Diane Haithman is an AwardsLine contributor. This story appeared in the Nov. 14 issue of AwardsLine.
With a lean, mean budget of $30 million, Flight is an action film that could not afford a big movie star like Denzel Washington. Then again, this morally ambivalent character study of an alcoholic pilot flying under the influence couldn’t afford not to have a big movie star like Denzel Washington if it had a shot at getting made at all. Washington, 57, sat down with AwardsLine to talk about how and why he got involved, and how the numbers added up to make the role of troubled Captain Whip Whitaker a gamble worth taking.
AWARDSLINE: Industry observers have said this film wouldn’t have been made without you.
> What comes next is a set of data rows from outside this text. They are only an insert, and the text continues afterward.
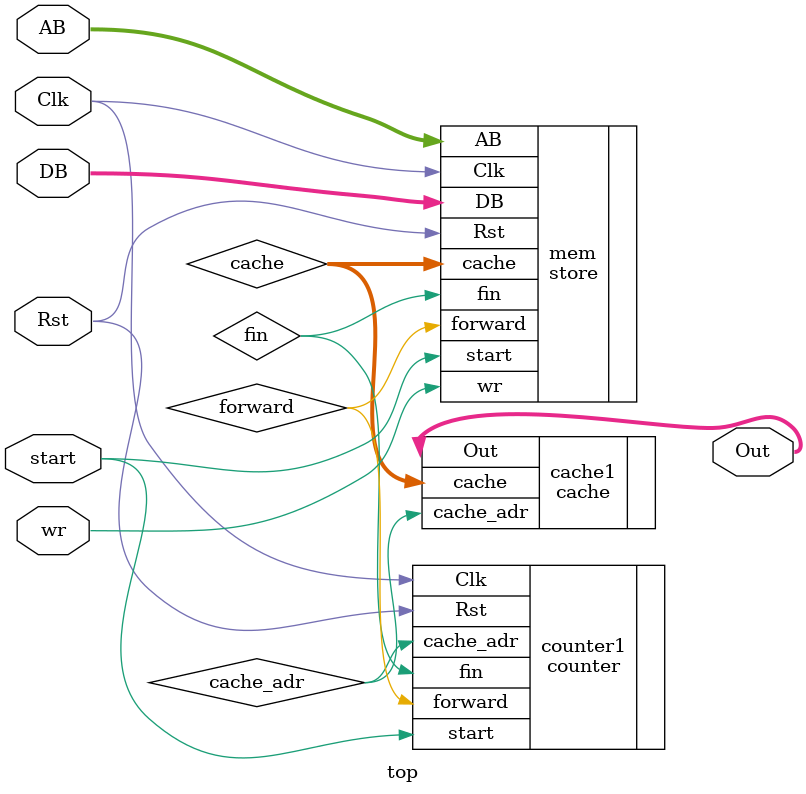
<source format=v>
module top (input                     start,
            input                     Rst,
            input                     Clk,
			input                     wr,
			input        [5:0]        AB,
            input        [7:0]        DB,
            output       [2:0]        Out);
            
            wire                      forward;
            wire         [23:0]       cache;
			wire                      cache_adr;
			wire                      fin;
				store mem(
				              .wr         (wr),
								  .DB         (DB),
								  .AB         (AB),
								  .Clk        (Clk),
								  .Rst        (Rst),
								  .start      (start),
								  .forward    (forward),
								  .cache      (cache),
								  .fin        (fin));
				counter counter1(
				                  .start      (start),
								  .Clk        (Clk),
								  .Rst        (Rst),
								  .fin        (fin),
								  .cache_adr  (cache_adr),
								  .forward    (forward));
				cache cache1(
				                  .cache_adr  (cache_adr),
								  .cache      (cache),
								  .Out        (Out));
endmodule          
</source>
It has so many of what Hollywood would call negatives—it’s both an action film and a character study, and that character is not a straight-up hero, he’s an alcoholic.
DENZEL WASHINGTON: It was not a struggle to get it made, but the studio wanted to do it for a price, and we ended up with (about) $28 million, and (director) Robert Zemeckis made it look like $100 million, especially the plane sequence. So he and I threw our money back in the pot, took a tenth of our salaries.
AWARDSLINE: May I ask?
WASHINGTON: It’s a tenth of my salary. You do the math.
[Ed. note: According to industry trade sources, Washington’s salary in recent years for several major Hollywood releases was $20 million].
AWARDSLINE: Does that come off the back end at some point?
WASHINGTON: Let’s hope so. (Laughs). I keep hearing the buzz from people who say, “Man, I want to see that.”
AWARDSLINE: Your agent, the late Ed Limato, brought you the script, right?
WASHINGTON: I don’t know how long it had been kicking around before it came to me. It must have been somewhere in 2009. He brought me two scripts: He brought me Safe House first (and said), “These are two very different films,” and I agreed we should do Safe House first. This was a real change of pace.
AWARDSLINE: Why did you want to do it?
WASHINGTON: The script. As simple as that. Good scripts are hard to find, and this was one that was not a black-and-white kind of story. There was a lot of gray in there.
AWARDSLINE: There are character actors, and there are movie stars. I think it’s fair to say you are the latter. Did you worry that playing such an unattractive, raw character would tarnish your image?
WASHINGTON: (Laughs). I get that—“Denzel, don’t do that!” I remember we were doing (August Wilson’s drama) Fences on Broadway a couple of years ago, and we were doing a scene where my character is discussing with his friend that he’s seeing another girl, and he’s like, “Man, you’d better tell your wife!” And (in a later scene) I say to her, “There’s something I’ve got to tell you,” and the audience is expecting him to say, “I’ve got another girl,” and instead he says, “I’m going to be somebody’s daddy,” and somebody yelled out, “Oh, Denzel, thank you, sweetheart!” It’s a play, and she’s saying, “Oooh, Denzel!”
AWARDSLINE: Did Ed Limato have those same concerns for you?
WASHINGTON: I said to him: “What do you think about it?” And he said, “You know, all that drinking and drugging!” And I said, “Ed, it’s a good story.” I’m not afraid of (the movie audience) saying, “Oh, Denzel!” And if they do, I won’t be there anyway. That’s what it’s all about for me. Especially in the last 10 years I’ve started really opening up, doing what I want to do—some small films, the stage.
AWARDSLINE: Are movies in the $30 million range a dying breed?
WASHINGTON: What I think has changed a bit is maybe five or six years ago they might have given us a $50 million, $60 million budget, or more, but nowadays the studios are tightening their belts, and they knew it was a project we wanted to do. And I think they were smart, they said, “Look, we don’t want to spend more than, whatever it was, $28 million, $30 million.” And neither of us wanted to walk away from it, so we did it.
AWARDSLINE: It must be nice to prove you can make a commercial movie for that.
WASHINGTON: And there’s a market for it, I believe. And the actors, at least the big actors, will have to make a decision: Do you want to cut your fee and do something good, or are you just in it for the ($20 million salary)? And then also there’s the agent side of it, they are not exactly looking for the smaller films, they’re looking for big payouts, too, because they get 10%. Nobody wants 10% of nothing.
AWARDSLINE: For someone who already has a couple of Oscars, is it still exciting to contemplate that this might be an Academy-nominated role?
WASHINGTON: I try not to think about that ahead of time. You just try to do the best work you can, and then you get the movie out there, and we’ve been hearing good things. But you never know, you don’t want to get too high, and you don’t want to get too low.
AWARDSLINE: What’s it like doing an Oscar campaign? Is it fun to talk about the film?
Washington: Not after the 395th interview.
AWARDSLINE: I hope this is 394.
WASHINGTON: (Laughs). You are 392. You’re fine. But look, it’s part of the job, too. I want people to see it.